You know how, by bed time, you are in a hurry to vote before the time closes and not in the general mode to remember where the socks that were on your feet went. The next day she will use sensors in her nose to determine the exact location and pull them from under the bed with that mamba look on her face.

I, on the other hand, never smell anything. I routinely continue chewing my groundnut grains during my toilet visits and don’t mind not changing sheets when I intend to spoil them once more.

I also, oh, I remember, I too can smell! I can sniff out an ovulating woman from the crowd if my interest level in her is high enough.

Back to defectors. There is a dating trick you can borrow from the opposition defections to get your name on the list of your target lover.

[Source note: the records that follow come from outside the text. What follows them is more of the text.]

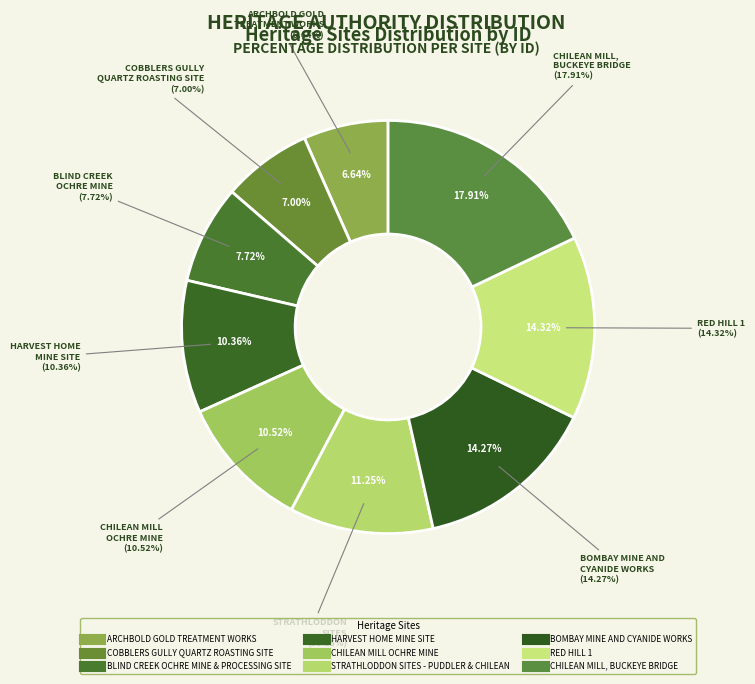

Is the sum of STRATHLODDON SITES - PUDDLER & CHILEAN and CHILEAN MILL OCHRE MINE greater than half?

No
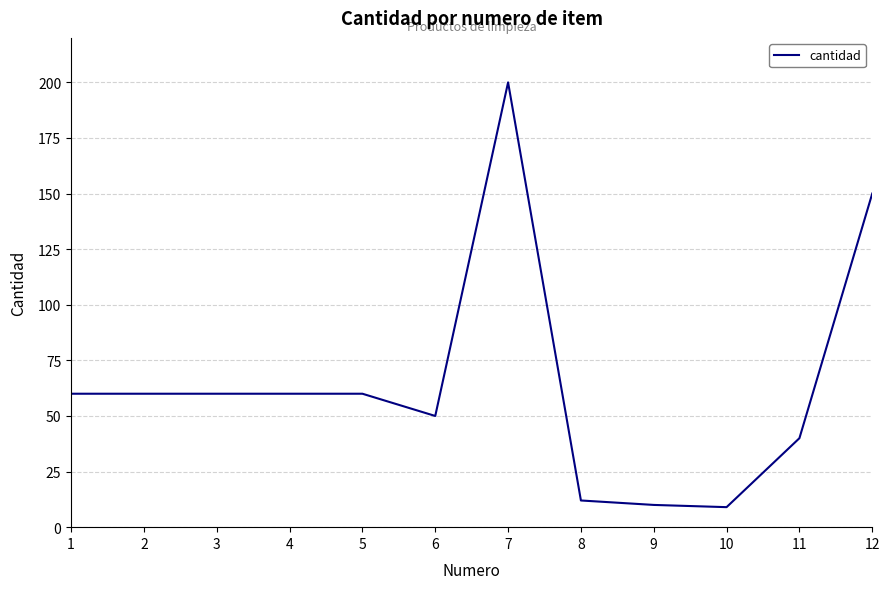

What is the change in value from 6 to 12?

+100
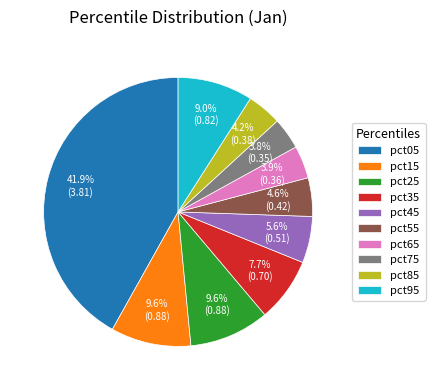

To the nearest percent, what portion does pct45 represent?

6%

If, for instance, you have been campaigning so hard and still, the voter is not getting interested, make friends with her colleagues and go ahead to impress them with your humour, intellect and (fill in what else you have here).

If you can’t get them to defect to your company, you can bribe them to talk favourably about you in the earshot of the voter. It is the politics of numbers.

According to research, women get more interested in mates who are also acceptable to their friends and peers.

In fact, if her friends can’t stop talking nicely about you, your humour and potential, it will create a virtual competition, a situation of ghost defections that will kind of hurry up her decision about voting for you.

Her subconscious will get scared of the possibility of her friend getting on your cabinet list before she does.

The next time you go there to ask for votes, you will find your ballot box stuffed before the voting opens.

Men too want women that impress their peers because it sort of improves their subconscious quest for alpha male status.

If his friends can get to publicly defect to you, it will hurry up his advance. There you go, now you know how to wake him up if you think he is dragging his feet - get close to his friends.

You are free to try the strategy.

If it doesn’t work, consider it one of those weather warnings about the serious drought.

I am sure our meteorological station guys look outside their office windows cursing the rain they said would come anytime this decade and feel bad.

They forget that, as with Pastor Kayanja and his election prophecy, there is always an explanation for different results from a strategy or vote results or failed corruption crusade or an election campaign.

You can blame it on the media for instance. How could they report rain when our weather forecast prophesied doom? These people, they can still declare that real rain is expected in May.